Hoy hablaremos acerca del Trastorno de la personalidad por dependencia. Para entendernos, sería el caso de aquella pareja que no puede vivir sin estar pendiente de la otra, que necesita con desespero estar en compañía del otro para poder sentirse como ser humano y útil, llegando esta situación a unos niveles de dependencia emocional realmente disfruncionales.

Pero esto no sólo se limita a relaciones de pareja, sino también a interacciones de una madre con su hijo, y posteriormente, de ese mismo hijo con sus amistades o compañeros.
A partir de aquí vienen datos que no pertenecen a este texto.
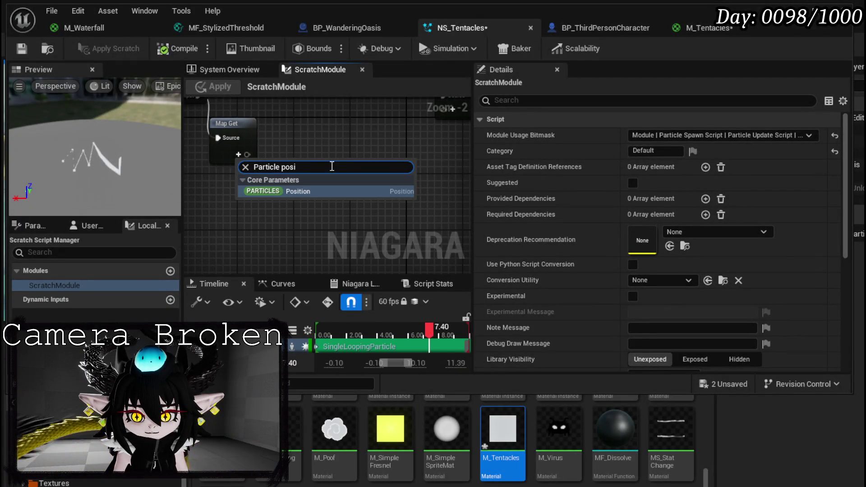
click(311, 191)
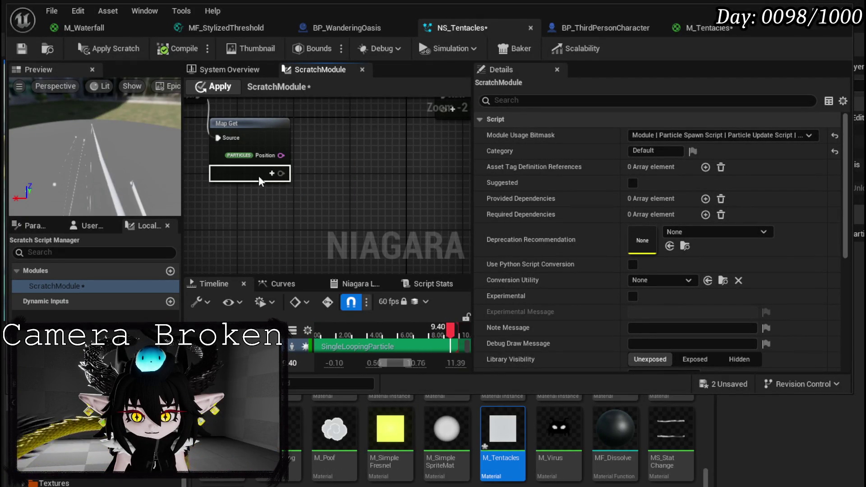
click(272, 174)
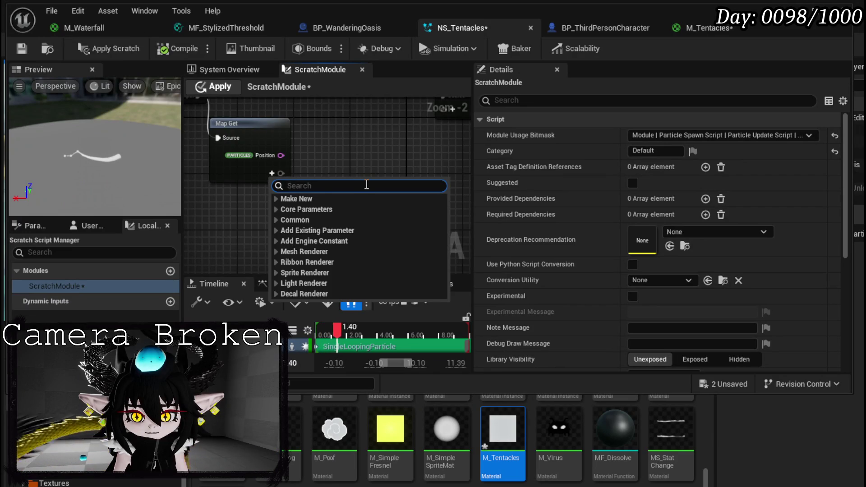
text(Simul)
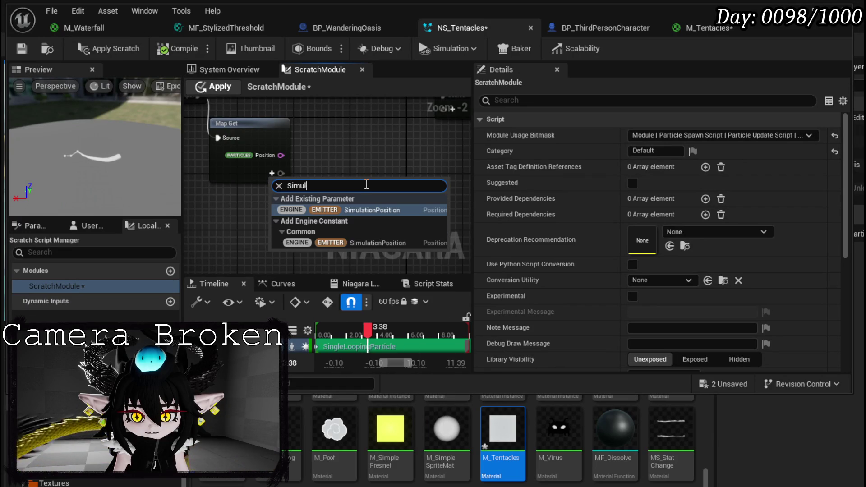
key(Return)
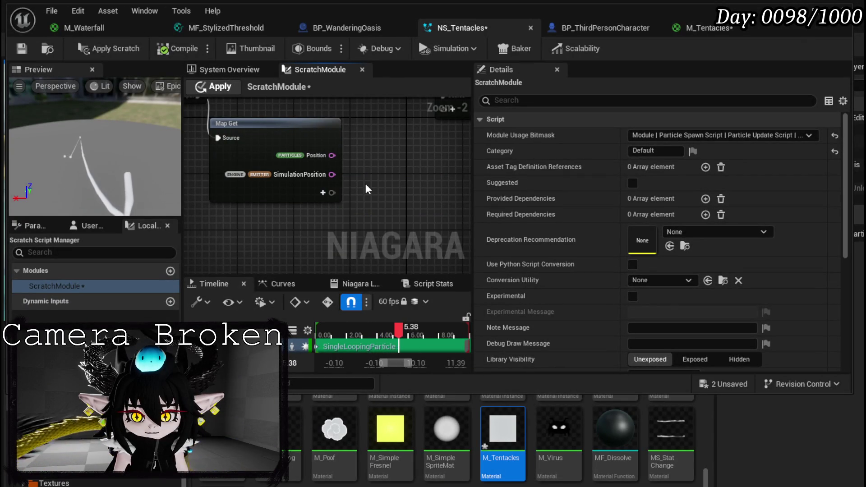
Arrange Map Get beside InputMap and save the particle system.
scroll(366, 177, down, 2)
drag(328, 187, 288, 192)
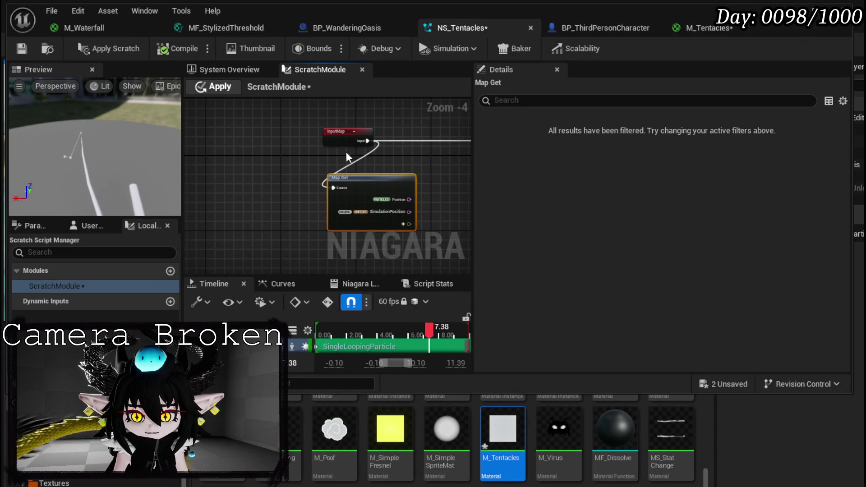
drag(342, 136, 234, 137)
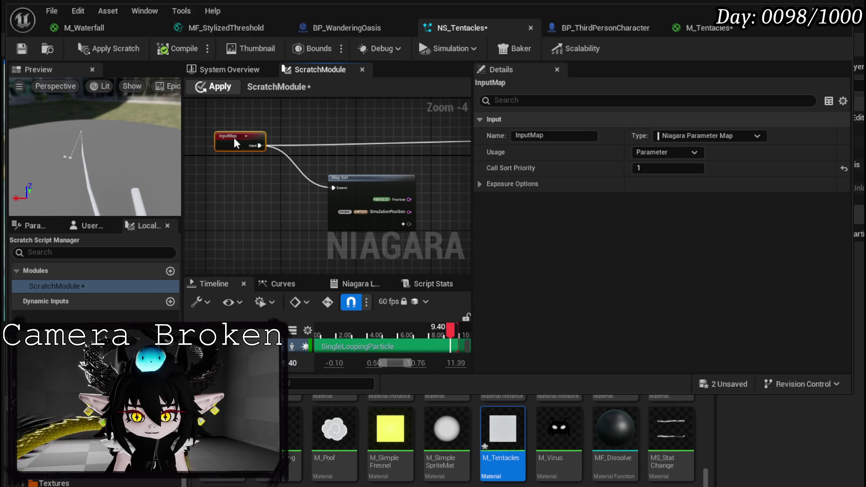
drag(371, 176, 320, 161)
drag(252, 136, 252, 131)
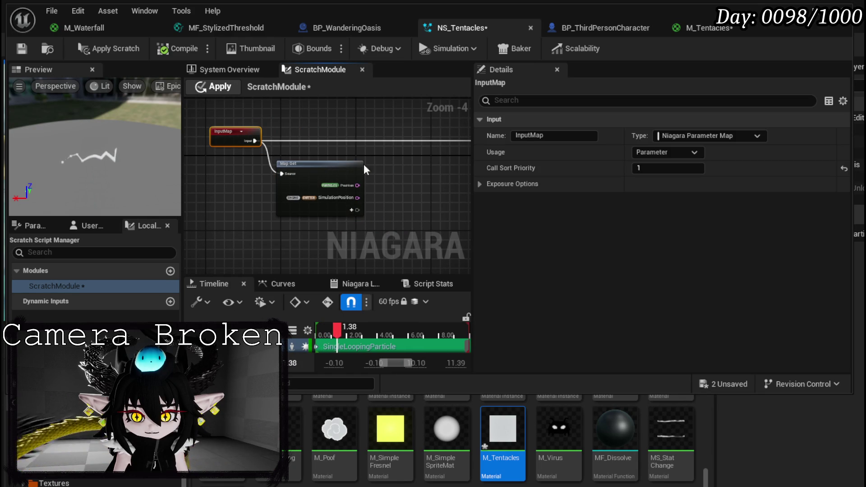
drag(320, 153, 269, 156)
click(22, 48)
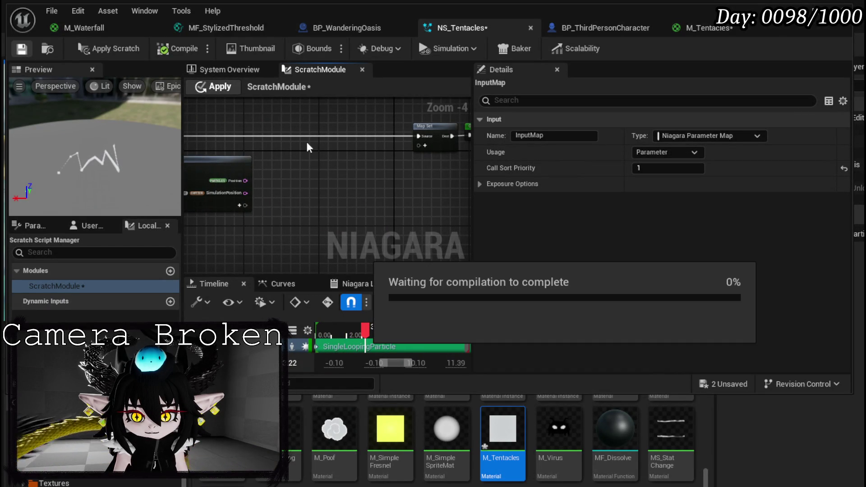
mouse_move(325, 149)
mouse_down()
mouse_move(369, 148)
mouse_move(281, 151)
mouse_up()
click(281, 152)
click(320, 151)
Place an Equal node and an Execution Index node, wiring Execution Index into Equal.
right_click(282, 151)
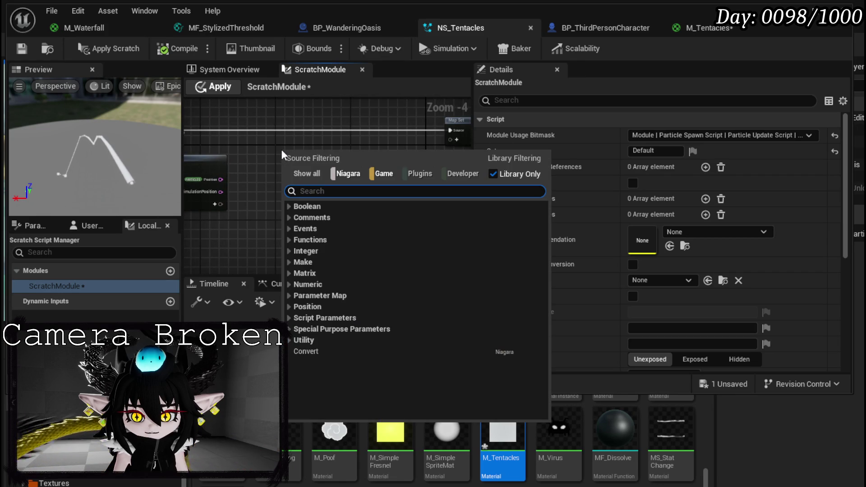
text(equal)
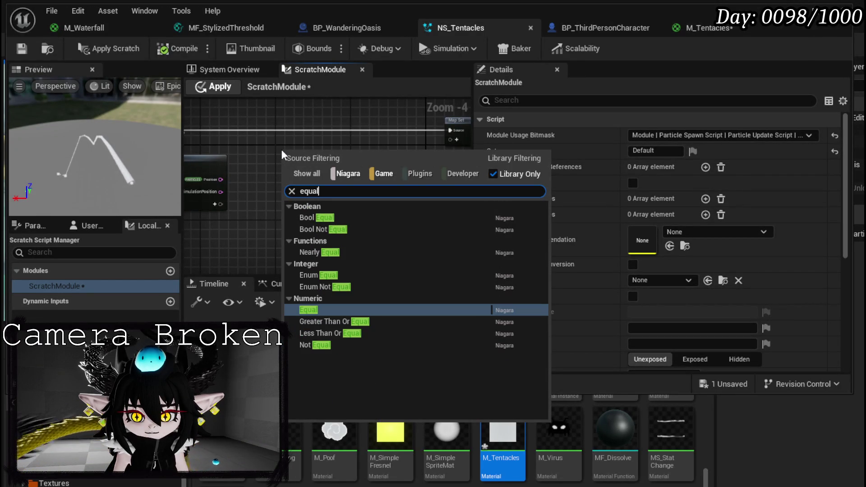
click(340, 308)
scroll(260, 199, up, 2)
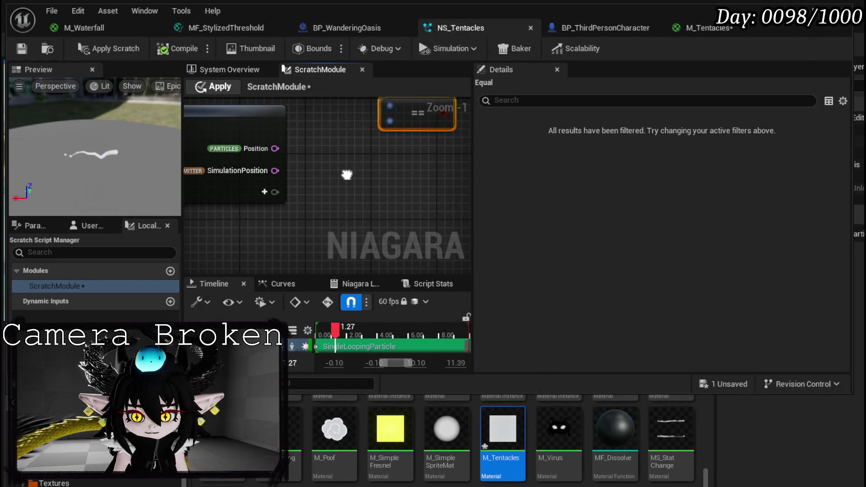
right_click(226, 204)
text(exe)
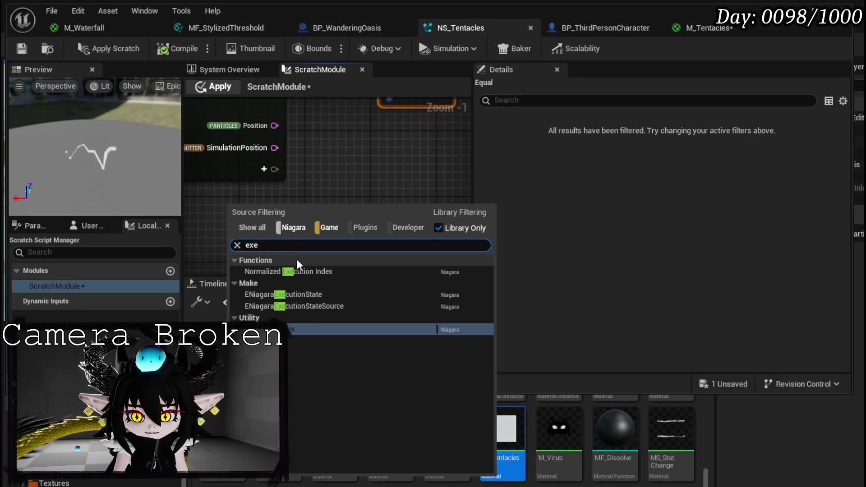
key(Return)
mouse_move(286, 218)
mouse_down()
mouse_move(313, 184)
mouse_move(392, 172)
mouse_move(407, 211)
mouse_move(386, 223)
mouse_up()
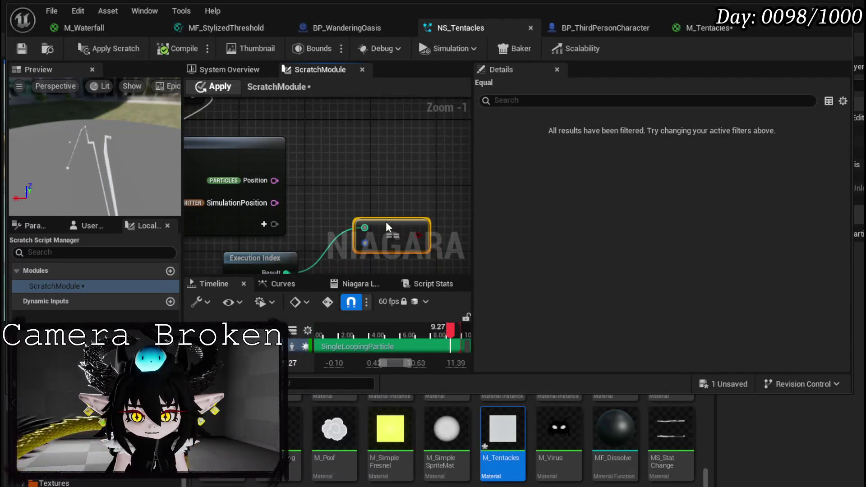
drag(369, 144, 332, 153)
Esto es un claro ejemplo de lo que se conoce como Trastorno de la Personalidad por Dependencia, un trastorno sumamente interesante que en ocasiones puede pasar desapercibido, ignorando totalmente que el trastorno de dependencia emocional produce una significativa pérdida de la personalidad y disminuye la capacidad de decisiones.

No cabe duda de que el Trastorno de la Personalidad por Dependencia cada vez es más oído, sobre todo por el popular término “dependencia emocional”, que no es más que una variación de este trastorno.

Si quieres conocer más información acerca del Trastorno de la Personalidad por Dependencia o sobre la dependencia emocional, puedes continuar leyendo las características clínicas así como su tratamiento y evaluación. 

Trastorno de la Personalidad por Dependencia: características clínicas

El principal aspecto característico del Trastorno de la Personalidad por Dependencia es una necesidad generalizada y desmedida por recibir cuidados de otras personas (definición del Trastorno de la Personalidad por Dependencia del DSM V), algo que, desde luego, trae consigo una serie de problemas que impiden el desarrollo pleno del individuo en el ámbito social.

A la hora de emitir un diagnóstico, es importante saber reconocer ciertos aspectos llamativos que podemos encontrar al recibir un paciente con dependencia emocional en la consulta:

Son sumisos

Estos individuos muestran comportamientos generalizados de sumisión, generando un desmesurado apego y miedo a quedarse sin el apoyo o protección de las personas a su alrededor.

Es incapaz de tomar decisiones

A menos que cuente con el consejo de otra persona, al dependiente emocional le cuesta radicalmente tomar cualquier clase de decisión, incluso las más ordinarias como el color de ropa o cuál será su desayuno.

Esto no sólo se limita a decisiones triviales como esta, sino que se expande a elementos más trascendentes. Por ejemplo: suelen apoyarse en otros para decidir cuál será su trabajo, qué van a estudiar o con qué personas puede salir.

No expresa discrepancias

Cada vez que no está de acuerdo con las opiniones de las personas a su alrededor, estos individuos evitan exteriorizar sus pensamientos, ocultándolos durante el mayor tiempo posible con el objetivo de evitar ser rechazados. 

Esto se debe a que si expresara algo disconforme con lo que opinan el resto, la persona con dependencia emocional pensaría que podría generar un conflicto y, por consiguiente, un rechazo en el otro hacia sí mismo.

Carece de confianza en sí mismo

Los pacientes con dependencia emocional dudan de forma exagerada sobre sus capacidades y recursos personales, provocando que le sea extremadamente difícil dedicarse a planificar actividades de forma autónoma.

No soportan la soledad

Producto también de sus profundas inseguridades, estos individuos se sienten incómodos y desamparados cuando no están acompañados por nadie, todo a causa de la sensación de que son incapaces de cuidar de su propia persona.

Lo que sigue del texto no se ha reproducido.